The FTSE 100 has pulled back significantly during the course of the trading session on Tuesday to reach down towards the 6900 level. This is an area that has been important more than once, as we have seen buyers and sellers here. The size of the candlestick is of course very negative, and therefore I think it is going to be a potential negative sign for the short term.
That being said, the 6800 level is likely to be supportive based upon the fact that it is the top of the previous ascending triangle, and now looks as if it is where the 50 day EMA is coming into the picture to lift the markets further. Ultimately, this is a market that will probably go looking towards the highs given enough time and fulfill the target of 7200. The biggest problem of course is that the British pound continues to rally against the US dollar, so stocks in the UK will continue to have that headwind to deal with.
All things been equal, this is a market that continues to see the 50 day EMA as an important technical indicator to follow, and therefore I think it is only a matter of time before we would have value hunters coming back into this market, right along with other stock markets around the world.
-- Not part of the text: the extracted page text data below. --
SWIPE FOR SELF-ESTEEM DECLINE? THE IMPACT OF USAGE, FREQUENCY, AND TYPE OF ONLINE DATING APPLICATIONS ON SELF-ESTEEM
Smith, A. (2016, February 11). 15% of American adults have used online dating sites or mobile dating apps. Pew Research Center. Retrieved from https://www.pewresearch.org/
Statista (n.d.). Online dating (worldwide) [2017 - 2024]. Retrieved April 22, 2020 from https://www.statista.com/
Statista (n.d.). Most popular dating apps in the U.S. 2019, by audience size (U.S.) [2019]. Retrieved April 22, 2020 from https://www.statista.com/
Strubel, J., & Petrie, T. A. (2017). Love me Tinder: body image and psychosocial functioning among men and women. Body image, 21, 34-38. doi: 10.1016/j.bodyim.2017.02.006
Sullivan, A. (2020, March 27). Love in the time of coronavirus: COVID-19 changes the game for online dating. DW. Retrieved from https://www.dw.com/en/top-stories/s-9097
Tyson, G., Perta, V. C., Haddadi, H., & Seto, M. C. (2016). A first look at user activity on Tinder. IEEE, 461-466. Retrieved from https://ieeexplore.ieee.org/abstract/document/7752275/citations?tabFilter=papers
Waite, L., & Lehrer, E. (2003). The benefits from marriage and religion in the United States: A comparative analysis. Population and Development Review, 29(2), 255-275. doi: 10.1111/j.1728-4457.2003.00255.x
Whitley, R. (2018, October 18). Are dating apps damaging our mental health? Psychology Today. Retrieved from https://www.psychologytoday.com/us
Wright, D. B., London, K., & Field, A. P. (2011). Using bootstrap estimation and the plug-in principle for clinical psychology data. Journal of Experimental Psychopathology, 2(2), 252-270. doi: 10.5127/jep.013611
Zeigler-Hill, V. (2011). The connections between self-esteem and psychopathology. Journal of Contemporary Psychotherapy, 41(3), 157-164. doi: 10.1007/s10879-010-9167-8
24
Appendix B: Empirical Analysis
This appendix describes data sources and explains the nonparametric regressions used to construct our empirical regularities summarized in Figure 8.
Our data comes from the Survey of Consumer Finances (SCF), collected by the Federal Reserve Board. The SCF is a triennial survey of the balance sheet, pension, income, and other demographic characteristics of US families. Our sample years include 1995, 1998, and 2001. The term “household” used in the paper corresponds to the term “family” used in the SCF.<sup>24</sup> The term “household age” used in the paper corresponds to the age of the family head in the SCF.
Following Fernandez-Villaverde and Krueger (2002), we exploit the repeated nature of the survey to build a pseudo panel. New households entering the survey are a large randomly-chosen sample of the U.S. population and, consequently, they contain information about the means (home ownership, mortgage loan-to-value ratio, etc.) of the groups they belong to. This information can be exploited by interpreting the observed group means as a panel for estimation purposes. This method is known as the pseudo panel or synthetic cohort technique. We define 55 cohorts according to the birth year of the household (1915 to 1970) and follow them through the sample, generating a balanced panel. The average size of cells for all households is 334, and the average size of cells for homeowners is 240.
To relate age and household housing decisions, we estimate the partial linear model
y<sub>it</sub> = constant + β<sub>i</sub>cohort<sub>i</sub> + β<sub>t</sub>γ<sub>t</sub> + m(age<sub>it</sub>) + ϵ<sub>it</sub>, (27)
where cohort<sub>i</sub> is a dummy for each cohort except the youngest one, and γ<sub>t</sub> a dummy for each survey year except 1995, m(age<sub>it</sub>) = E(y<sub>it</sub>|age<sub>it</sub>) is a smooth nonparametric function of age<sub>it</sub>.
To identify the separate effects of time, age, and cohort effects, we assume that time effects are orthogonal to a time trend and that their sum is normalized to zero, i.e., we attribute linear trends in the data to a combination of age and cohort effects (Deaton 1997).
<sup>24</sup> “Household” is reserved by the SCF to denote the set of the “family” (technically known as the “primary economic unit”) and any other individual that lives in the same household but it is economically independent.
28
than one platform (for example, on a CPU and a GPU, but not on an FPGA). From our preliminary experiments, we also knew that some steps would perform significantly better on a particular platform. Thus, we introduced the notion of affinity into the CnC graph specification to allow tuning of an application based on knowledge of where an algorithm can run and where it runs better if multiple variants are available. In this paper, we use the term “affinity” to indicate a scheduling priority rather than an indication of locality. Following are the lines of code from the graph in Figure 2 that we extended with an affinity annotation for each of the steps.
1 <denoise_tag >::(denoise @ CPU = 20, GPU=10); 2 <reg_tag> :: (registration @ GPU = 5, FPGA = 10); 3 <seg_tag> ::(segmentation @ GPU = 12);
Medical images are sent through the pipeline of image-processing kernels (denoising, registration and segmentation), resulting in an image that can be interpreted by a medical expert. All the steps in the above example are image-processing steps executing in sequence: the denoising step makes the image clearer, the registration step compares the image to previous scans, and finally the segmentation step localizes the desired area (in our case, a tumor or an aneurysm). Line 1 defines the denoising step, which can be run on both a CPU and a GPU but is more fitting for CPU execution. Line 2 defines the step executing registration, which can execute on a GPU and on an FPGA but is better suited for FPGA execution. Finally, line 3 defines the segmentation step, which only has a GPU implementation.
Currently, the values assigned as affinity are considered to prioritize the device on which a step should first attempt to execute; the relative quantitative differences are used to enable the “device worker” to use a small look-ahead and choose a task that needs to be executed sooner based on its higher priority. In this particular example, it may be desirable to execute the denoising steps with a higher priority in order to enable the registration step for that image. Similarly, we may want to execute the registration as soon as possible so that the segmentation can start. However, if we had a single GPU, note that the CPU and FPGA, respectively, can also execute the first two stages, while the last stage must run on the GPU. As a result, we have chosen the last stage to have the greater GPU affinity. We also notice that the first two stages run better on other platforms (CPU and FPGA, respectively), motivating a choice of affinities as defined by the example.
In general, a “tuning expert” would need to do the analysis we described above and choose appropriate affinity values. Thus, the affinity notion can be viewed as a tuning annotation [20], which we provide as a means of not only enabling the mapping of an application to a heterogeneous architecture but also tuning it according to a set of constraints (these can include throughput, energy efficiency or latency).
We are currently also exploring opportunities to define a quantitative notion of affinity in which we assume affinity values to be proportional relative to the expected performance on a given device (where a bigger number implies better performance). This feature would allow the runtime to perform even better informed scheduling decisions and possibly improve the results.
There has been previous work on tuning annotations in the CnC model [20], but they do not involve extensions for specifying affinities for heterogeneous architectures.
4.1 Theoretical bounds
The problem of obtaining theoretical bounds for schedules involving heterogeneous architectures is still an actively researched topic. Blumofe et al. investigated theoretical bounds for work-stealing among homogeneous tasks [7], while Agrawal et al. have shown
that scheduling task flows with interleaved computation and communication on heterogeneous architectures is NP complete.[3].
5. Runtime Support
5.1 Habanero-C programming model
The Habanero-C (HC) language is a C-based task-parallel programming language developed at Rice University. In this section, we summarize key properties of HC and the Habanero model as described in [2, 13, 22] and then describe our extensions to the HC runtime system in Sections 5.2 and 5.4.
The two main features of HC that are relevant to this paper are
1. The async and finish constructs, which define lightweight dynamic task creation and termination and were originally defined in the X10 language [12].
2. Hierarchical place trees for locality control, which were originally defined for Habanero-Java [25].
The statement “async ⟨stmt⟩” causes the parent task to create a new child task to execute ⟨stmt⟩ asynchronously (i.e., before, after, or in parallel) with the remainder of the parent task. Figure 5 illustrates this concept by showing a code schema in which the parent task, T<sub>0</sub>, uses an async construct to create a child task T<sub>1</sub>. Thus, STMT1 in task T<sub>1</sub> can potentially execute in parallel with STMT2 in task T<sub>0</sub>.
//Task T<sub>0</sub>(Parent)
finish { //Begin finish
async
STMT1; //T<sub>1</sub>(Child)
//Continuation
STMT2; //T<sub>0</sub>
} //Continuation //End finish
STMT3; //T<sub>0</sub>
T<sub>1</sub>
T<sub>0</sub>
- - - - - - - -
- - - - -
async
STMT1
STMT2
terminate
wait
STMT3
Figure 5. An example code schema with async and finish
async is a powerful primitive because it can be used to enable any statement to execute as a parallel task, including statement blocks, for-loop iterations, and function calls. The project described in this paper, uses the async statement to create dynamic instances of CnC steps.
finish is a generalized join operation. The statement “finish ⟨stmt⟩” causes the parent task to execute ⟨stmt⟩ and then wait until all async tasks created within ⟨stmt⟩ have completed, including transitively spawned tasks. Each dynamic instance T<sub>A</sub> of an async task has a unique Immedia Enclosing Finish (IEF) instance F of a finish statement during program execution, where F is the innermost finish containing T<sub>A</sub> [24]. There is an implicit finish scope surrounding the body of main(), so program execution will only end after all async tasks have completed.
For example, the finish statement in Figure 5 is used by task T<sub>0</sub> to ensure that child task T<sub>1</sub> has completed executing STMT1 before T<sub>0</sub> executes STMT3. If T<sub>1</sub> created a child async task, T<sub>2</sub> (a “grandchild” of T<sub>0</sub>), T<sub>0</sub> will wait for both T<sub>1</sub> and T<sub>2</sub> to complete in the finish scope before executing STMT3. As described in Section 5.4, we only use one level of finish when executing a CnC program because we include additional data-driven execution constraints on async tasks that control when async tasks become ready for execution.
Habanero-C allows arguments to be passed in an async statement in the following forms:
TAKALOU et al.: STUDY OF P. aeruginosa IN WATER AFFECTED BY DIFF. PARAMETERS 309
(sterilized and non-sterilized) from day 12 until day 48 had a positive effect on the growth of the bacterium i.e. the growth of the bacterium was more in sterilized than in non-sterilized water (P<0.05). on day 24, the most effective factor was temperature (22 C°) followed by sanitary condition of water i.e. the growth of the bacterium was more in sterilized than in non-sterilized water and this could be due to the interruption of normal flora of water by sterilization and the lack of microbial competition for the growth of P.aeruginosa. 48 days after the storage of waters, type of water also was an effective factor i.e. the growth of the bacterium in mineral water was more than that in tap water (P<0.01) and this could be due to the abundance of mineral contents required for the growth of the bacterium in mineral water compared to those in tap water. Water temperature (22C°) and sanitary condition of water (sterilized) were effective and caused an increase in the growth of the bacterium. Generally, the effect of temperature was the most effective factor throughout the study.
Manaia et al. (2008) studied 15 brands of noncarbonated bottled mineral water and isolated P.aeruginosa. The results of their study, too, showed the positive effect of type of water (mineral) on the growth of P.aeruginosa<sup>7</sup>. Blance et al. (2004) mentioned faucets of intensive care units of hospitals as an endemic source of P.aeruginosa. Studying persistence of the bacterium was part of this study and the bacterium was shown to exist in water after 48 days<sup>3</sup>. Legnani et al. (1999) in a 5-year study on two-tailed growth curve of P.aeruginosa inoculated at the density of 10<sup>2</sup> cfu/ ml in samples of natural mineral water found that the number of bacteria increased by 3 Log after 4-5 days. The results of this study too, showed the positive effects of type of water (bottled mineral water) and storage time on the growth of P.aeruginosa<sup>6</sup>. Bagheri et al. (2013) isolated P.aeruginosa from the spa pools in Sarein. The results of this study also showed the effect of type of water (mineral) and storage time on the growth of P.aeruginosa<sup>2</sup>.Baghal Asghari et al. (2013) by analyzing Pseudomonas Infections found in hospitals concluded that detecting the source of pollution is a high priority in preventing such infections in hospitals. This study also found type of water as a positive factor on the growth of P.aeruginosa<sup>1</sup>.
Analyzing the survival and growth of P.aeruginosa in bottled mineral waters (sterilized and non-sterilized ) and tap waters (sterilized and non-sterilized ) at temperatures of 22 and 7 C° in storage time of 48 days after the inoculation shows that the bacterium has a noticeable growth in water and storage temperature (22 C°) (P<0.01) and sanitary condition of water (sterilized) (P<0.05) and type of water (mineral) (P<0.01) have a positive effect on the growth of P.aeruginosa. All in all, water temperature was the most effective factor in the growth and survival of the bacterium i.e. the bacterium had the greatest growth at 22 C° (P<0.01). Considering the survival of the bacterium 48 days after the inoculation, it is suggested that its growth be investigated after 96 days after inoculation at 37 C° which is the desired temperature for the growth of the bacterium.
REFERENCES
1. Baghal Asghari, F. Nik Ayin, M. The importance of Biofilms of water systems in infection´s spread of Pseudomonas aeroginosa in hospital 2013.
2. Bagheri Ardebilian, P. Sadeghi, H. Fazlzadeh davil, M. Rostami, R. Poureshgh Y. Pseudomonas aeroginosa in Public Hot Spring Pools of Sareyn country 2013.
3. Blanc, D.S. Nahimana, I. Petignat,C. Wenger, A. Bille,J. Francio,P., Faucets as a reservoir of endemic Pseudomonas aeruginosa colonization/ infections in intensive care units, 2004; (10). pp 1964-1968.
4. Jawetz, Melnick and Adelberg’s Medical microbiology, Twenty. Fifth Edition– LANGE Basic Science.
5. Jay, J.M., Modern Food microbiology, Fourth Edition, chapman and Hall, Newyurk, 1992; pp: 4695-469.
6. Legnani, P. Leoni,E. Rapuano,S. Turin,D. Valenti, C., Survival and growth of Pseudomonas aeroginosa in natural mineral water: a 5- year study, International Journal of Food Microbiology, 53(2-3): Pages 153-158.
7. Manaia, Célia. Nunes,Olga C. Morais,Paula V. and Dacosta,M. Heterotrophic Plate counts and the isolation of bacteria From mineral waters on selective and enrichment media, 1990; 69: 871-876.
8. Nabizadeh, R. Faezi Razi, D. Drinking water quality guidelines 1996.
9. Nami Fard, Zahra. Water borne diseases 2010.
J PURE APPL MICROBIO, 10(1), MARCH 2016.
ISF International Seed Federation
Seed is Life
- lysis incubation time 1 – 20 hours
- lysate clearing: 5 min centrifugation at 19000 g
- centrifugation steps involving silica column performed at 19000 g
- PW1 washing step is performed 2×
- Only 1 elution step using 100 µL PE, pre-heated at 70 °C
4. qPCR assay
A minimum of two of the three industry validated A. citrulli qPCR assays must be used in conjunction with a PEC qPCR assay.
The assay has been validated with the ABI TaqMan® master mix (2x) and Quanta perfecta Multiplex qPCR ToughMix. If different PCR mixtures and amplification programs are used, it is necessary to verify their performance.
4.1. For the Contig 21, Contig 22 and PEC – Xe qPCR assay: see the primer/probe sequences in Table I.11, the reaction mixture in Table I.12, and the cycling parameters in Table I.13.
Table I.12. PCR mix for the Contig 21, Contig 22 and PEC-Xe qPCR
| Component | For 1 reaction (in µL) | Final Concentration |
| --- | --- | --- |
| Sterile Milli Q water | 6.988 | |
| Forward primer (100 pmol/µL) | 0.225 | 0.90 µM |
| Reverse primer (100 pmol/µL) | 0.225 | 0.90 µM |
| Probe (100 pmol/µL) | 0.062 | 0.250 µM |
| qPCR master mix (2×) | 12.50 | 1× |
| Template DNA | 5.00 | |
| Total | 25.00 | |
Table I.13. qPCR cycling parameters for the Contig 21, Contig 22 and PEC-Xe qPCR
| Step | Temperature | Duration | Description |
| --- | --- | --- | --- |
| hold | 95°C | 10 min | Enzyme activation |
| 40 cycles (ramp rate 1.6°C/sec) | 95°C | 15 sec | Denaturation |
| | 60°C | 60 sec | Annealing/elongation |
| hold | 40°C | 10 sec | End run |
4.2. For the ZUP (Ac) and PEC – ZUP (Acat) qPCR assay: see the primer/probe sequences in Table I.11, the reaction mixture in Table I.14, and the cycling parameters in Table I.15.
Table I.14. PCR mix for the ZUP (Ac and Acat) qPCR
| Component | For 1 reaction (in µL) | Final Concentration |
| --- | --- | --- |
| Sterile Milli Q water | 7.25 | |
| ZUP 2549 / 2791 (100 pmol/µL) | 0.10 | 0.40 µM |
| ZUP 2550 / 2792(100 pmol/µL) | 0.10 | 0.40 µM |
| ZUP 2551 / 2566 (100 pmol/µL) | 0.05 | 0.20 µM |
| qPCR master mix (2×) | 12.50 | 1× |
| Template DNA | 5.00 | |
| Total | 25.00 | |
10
It is very likely that we would see people looking to take advantage of the massive liquidity situation will have around the world. After all, that has been the case for quite some time, but of course it is not quite as out-of-control as the US stock markets can be, but the FTSE 100 continues to look bullish longer term despite the fact that we have seen such a significant selloff. I think we may have a little bit of stabilization ahead of us, and if we get that then I think it is only a matter of time before we would see a lot of money flowing right back into the stock markets as traders still focus on the reopening trade more than anything else. That being said, if we were to break down below the 6800 level, we probably go down towards the 200 day EMA which is currently at the 6550 region.